To be a writer is not always convenient. In fact, to be a writer is often not only inconvenient, but a disadvantage. A functioning member of society may not be able to write at any given moment, as a writer desires to do. To be among a crowd, among family and friends, among the throng of civilization for too long a time, can build up that aching to a climactic point wherein one may feel he will explode or disappear altogether if he cannot write what has been crawling, breeding, festering around in his loaded mind like a pound of rattling dice.

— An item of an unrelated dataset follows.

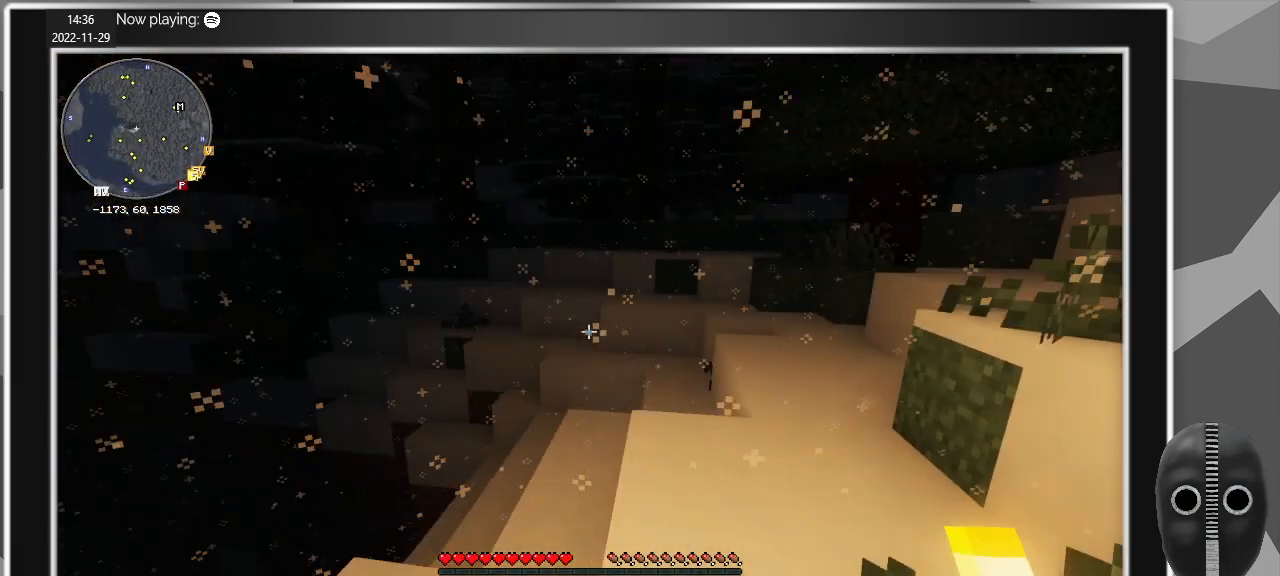
{"keys": ["d", "w"], "mouse": [], "events": []}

Make no mistake. It isn’t just important for a writer to write, it is absolutely necessary. If a writer were somehow determined not to write, his mental existence would shrink to the pin-point of obscurity. Expanding this hypothesis, if all would-be writers never wrote a single word, then the world would not have its brilliant minds – no Plato, Aristotle, Shakespeare, Nietzsche, Twain, Whitman. No bibles, manuals, legislation, scientific theses, or even a basic cook book. The world would be empty of ideas, devoid of historical records, our grand stories and traditions. The life of humankind would never have grown past the pre-literate nomadism of ancient times. We would be barbarians of the jungle, the pre-literate remaining pre-literate, the epitome of unfulfilled potential.